Con un sorbito de champán

La temperatura bajó cinco grados entre las estanterías de las bebidas alcohólicas y espiritosas donde Francisco y Amalia se encontraron quince años después de la ruptura. A sus ochenta primaveras, Paco, antiguo regente de una tienda de zapatos, simulaba aplomo en una situación con la que llevaba fantaseando mucho tiempo. Amalia, por su parte, se mostraba huidiza; tan pronto se acercaba a comprobar el año de un Rioja como se quitaba las gafas para observar con detenimiento y aparente curiosidad el país de origen de una cerveza de tono oscuro.

–¿Se puede saber desde cuándo te interesa el champán? Si cuando tu madre se iba a Benidorm brindábamos con vino blanco porque no te gustaba.

–Mañana es Nochebuena, Amalia. Tengo invitados y quiero ofrecerles una copa.

El mercurio descendió aún más en los termómetros de la pared mientras el silencio hablaba en nombre de la memoria. Paco y Amalia abandonaron aquella zona del supermercado con las cestas vacías. Y mientras ella se dedicaba a completar la lista que llevaba apuntada en una nota con los productos más caros de cada género, él la seguía a una cierta distancia, fijándose en cada detalle de su pelo y en su forma de caminar.

–¿Quieres dejar de seguirme? Sé que tienes una señora para hacerte la compra.

–¿Aún me guardas rencor? Han pasado quince años…
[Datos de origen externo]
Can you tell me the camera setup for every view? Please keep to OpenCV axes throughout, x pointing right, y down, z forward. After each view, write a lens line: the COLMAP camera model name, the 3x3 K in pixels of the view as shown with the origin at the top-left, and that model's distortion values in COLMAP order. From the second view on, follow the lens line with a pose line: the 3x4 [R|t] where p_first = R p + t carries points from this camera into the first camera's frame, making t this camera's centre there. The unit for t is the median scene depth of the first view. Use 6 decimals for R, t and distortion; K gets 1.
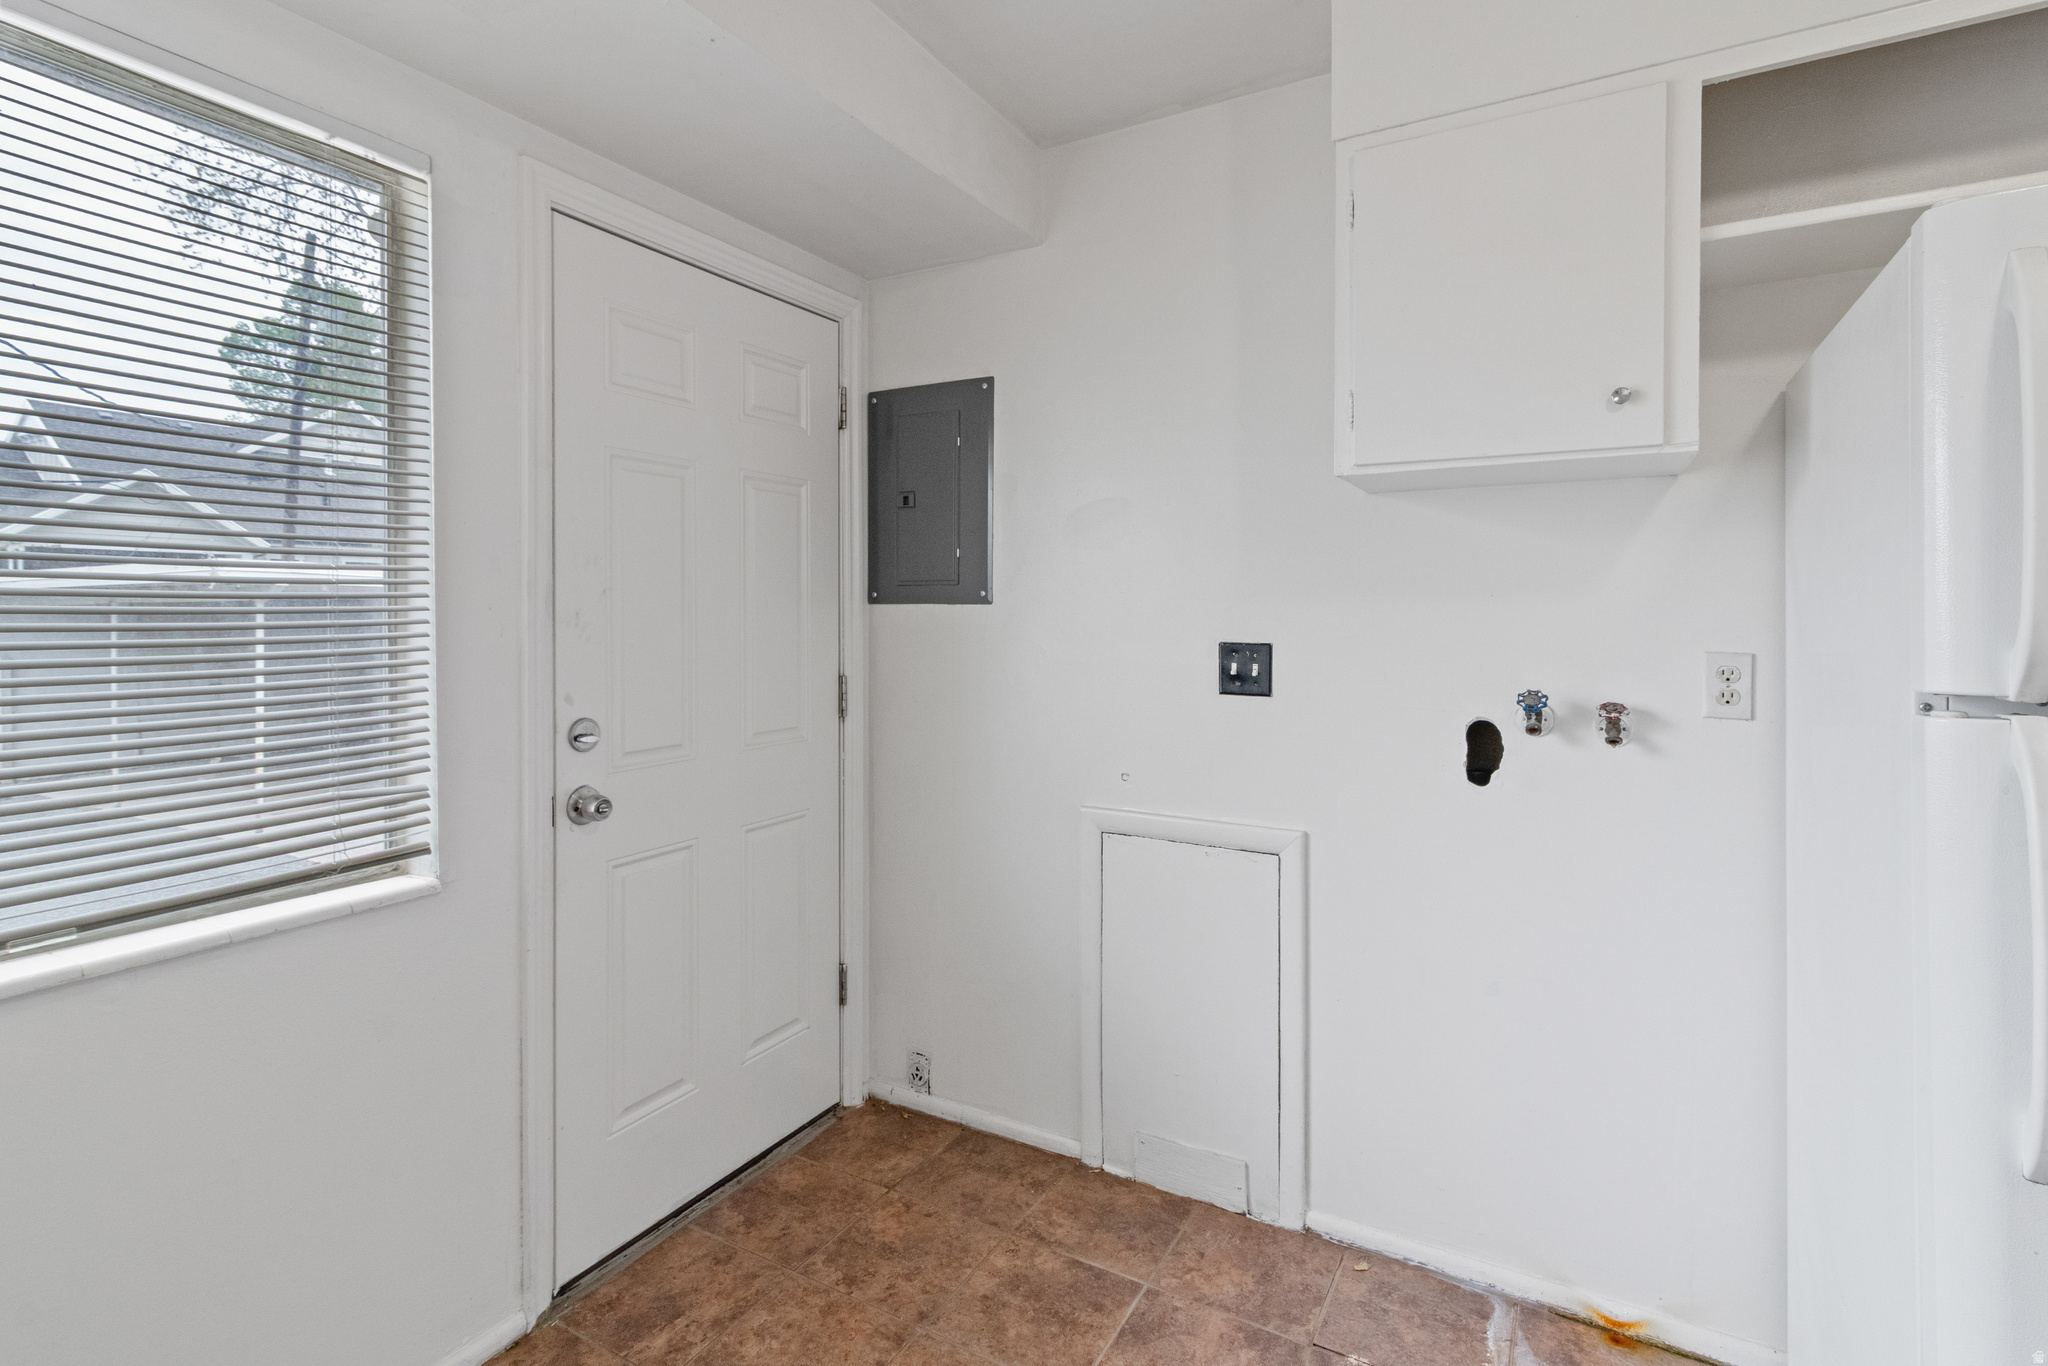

En la cola para pagar, Amalia contó con una inesperada ayuda a la hora de alzar los productos desde la cesta a la cinta. Uno a uno, con delicado esmero, Paco colocaba embutidos, patés y turrones de almendra y chocolate.

–¡Señora, espere señora!

–Es todo suyo. Yo no llevo nada –replicó Amalia en pleno desaire. Paco se apresuró a confirmar lo que decía y, entregando una tarjeta de débito a la cajera, se hizo cargo de la cuenta. Acarreando dos pesadas bolsas que no le correspondían recorrió la calle hasta llegar a la altura de casa, pero justo antes de introducir la llave en el bombín declinó la opción y siguió caminando a través de la niebla, hasta más allá del río, saboreando cada paso de un itinerario que podría haber recorrido a ciegas. Le temblaban las manos, enfundadas en unos guantes de cuero, pero a pesar de todo hizo sonar el timbre del Tercero A. Dos pulsaciones fuertes, en un intervalo de medio segundo.

Esa inconfundible forma de llamar la puso nuevamente en alerta. Tanto que, enloquecida, se puso a buscar en los armarios un bien que debía parecerle muy preciado. Cuando lo encontró y pudo asomarse a la ventana él ya avanzaba cabizbajo por la ribera, arrastrando sus pies por el peso de las bolsas y el olvido.

–Espera, no te des tanta prisa. Tengo algo para ti.

Paco dio media vuelta y desanduvo el camino hasta situarse a los pies de la vivienda de su antigua novia. En los cuarenta segundos que tardó tuvo tiempo de pensar si sería una carta que nunca se atrevió a entregarle, o una indiscreta fotografía de ambos, tomada por algún amigo común y en la que salían haciéndose carantoñas. Quizá conservara un regalo que no había merecido hasta aquel día. Su amabilidad la había hecho recapacitar.

Pero de aquella ventana, por la que tantas veces se asomó para contemplar el amanecer cuando se hallaba en plena comunión con la vida, solo salió un peligroso proyectil en forma de botella de champán. Una botella de champán vacía –su espumoso contenido corría por el váter– que pudo atrapar en una hábil maniobra para un hombre de su edad. En su interior un papel enrollado que se resistía a salir, asiéndose con firmeza al fondo.

Eran ya las nueve de la noche del día siguiente cuando, tras una maniobra de cirujano, consiguió extraer el papel. Para su desdicha, la humedad había hecho estragos con la tinta azul en la que venía inscrito un mensaje, ahora ilegible, y esta vez ni siquiera jugó a descifrar su contenido. Estaba agotado. Tanto, al menos, como Amalia, sin resuello ni saliva tras haber finalizado una ronda de más de quince llamadas que, si bien iniciaba con una gran carcajada, terminaba con un angustiado suspiro.

Sincronizados por la fuerza oculta del irónico relato que es la vida, ambos tomaron al mismo tiempo un sorbito de champán. Ella, del poquito que, tal vez por prudencia, había vertido en una copa antes de derramar el resto por el sanitario. Él, del papel empapado en el que el vino y la tinta se mezclaban con vulgar indiferencia. En los televisores, el Tamborilero.